The amendment’s passage has led many to speculate about how it would impact Colorado’s thriving tourism industry, with supporters suggesting pot smokers from surrounding states will flock there to buy legal marijuana, bringing in millions of dollars to the state’s economy.
“You know people are going to drive to Colorado from Kansas City and a whole bunch of other places,” Townsend said. “They will buy where it’s legal, and as soon as they leave the state it’s going to be a crime. It’s going to be a terrible mess.”
For now, the Kansas Highway Patrol isn’t making plans for grand interdiction efforts should the Colorado amendment stand.
Patrol spokesman Lt. Josh Kellerman said he has been involved with plenty of traffic stops in which vehicle occupants possessed marijuana. He said Colorado’s decision to legalize the drug wouldn’t have much of an impact on how the KHP does its job.

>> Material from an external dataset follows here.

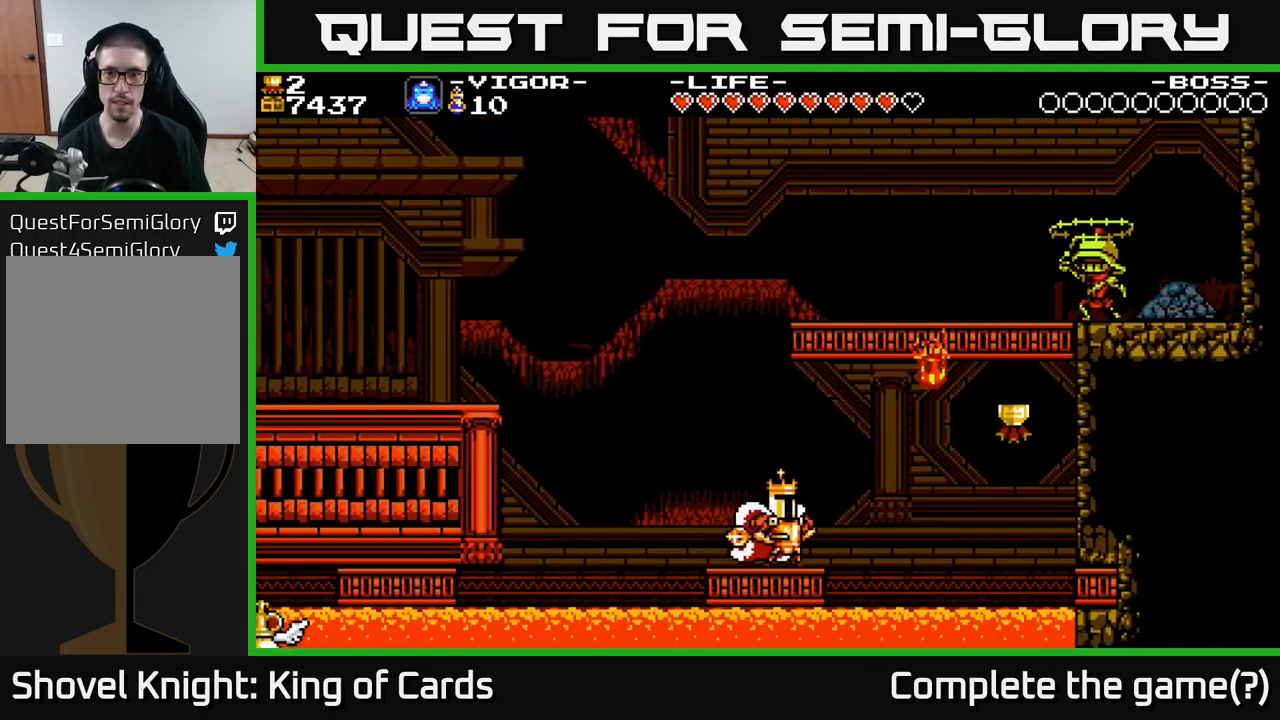
{"buttons": [], "right_stick": "center", "events": []}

“If you’re driving through our state and say it’s legal in Colorado, well, you’re in Kansas and you’re subject to our state’s laws,” Kellerman told The Associated Press. “The bottom line is, nothing changes for us. Could we see more (marijuana)? I guess, but we’re still going to handle it as we do now.”
Kansas City, Mo., attorney Coulter deVries supports marijuana legalization and believes residents of other states will go to Colorado to buy pot. But he cautioned that it’s important to pay attention to what the federal government does because Washington, D.C., trumps any state laws when it comes to saying what people can smoke.
“Look, a lot of people smoke pot, and it’s ridiculous to throw them in jail when they get caught with it,” deVries said.